Blood, freshly collected from warm- and cold-acclimated carp, Cyprinus carpio L., was cooled to 5°C for 4h or warmed to 25°C for 4h, respectively, and the fluorescence anisotropy of washed red blood cells was recorded using the fluorescent dye 3-(p-(6-phenyl-1,3,5-hexatrienyl) phenyl propionic acid [DPH-PA] (which is restricted to the outer leaflet of the plasma membrane) before and after the temperature shift. Despite individual variation, the plasma membrane of cold-exposed erythrocytes became more fluid while that of warm-exposed cells became more rigid following the temperature shift. This response was rapid and reversible.
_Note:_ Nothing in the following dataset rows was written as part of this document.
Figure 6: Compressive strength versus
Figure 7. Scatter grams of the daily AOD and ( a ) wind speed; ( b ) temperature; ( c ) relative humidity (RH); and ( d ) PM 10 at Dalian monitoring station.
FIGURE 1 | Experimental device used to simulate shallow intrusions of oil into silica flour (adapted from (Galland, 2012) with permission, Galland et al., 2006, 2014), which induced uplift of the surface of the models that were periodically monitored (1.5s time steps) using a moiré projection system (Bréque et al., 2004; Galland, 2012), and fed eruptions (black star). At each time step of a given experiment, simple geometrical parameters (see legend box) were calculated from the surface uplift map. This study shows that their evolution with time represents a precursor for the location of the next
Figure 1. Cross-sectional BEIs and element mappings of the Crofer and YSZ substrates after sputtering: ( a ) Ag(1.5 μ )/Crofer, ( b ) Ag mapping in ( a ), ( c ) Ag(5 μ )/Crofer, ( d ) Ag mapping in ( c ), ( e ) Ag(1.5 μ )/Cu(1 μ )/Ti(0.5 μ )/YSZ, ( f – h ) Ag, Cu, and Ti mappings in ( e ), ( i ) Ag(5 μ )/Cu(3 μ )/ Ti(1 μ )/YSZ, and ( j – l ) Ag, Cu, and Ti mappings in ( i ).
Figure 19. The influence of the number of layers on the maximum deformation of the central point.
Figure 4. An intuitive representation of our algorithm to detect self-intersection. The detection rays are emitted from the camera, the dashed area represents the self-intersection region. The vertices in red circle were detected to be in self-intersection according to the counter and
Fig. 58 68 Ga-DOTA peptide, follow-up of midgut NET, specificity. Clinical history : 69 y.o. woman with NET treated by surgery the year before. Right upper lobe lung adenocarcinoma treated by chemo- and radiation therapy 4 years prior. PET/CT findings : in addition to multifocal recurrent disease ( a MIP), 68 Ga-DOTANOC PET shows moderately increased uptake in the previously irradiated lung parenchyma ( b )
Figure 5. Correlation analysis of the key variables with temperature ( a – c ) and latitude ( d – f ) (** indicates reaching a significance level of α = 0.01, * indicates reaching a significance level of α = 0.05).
Cold-exposed cells from warm-acclimated fish became more fluid within 40-60 minutes and reverted to their original fluidity within the same time on warming, at a rate of 1°C/min; erythrocytes, from cold-adapted carp displayed an opposite change in fluidity over a similar time period. Cells from warm-acclimated, temperature down-shifted carp hyperfluidized their plasma membranes in the cold, whereas cells from cold-acclimated fish up-shifted in temperature showed no similar effect. These cells showed a complete adjustment of membrane physical state to the temperature. Total phospholipids obtained from warm-acclimated temperature down-shifted cells became more rigid than they were, when assayed at the acclimation temperature. In contrast, phospholipids obtained from cold-acclimated cells became more rigid when exposed to increasing temperatures. No significant changes occurred to the polar head groups, or to the fatty acid composition of the total phospholipids. It was concluded that the lipids play only a secondary role in the control of the physical state of plasma membrane in carp erythrocytes, and that some non-lipid components of these structures might be involved in these regulatory processes.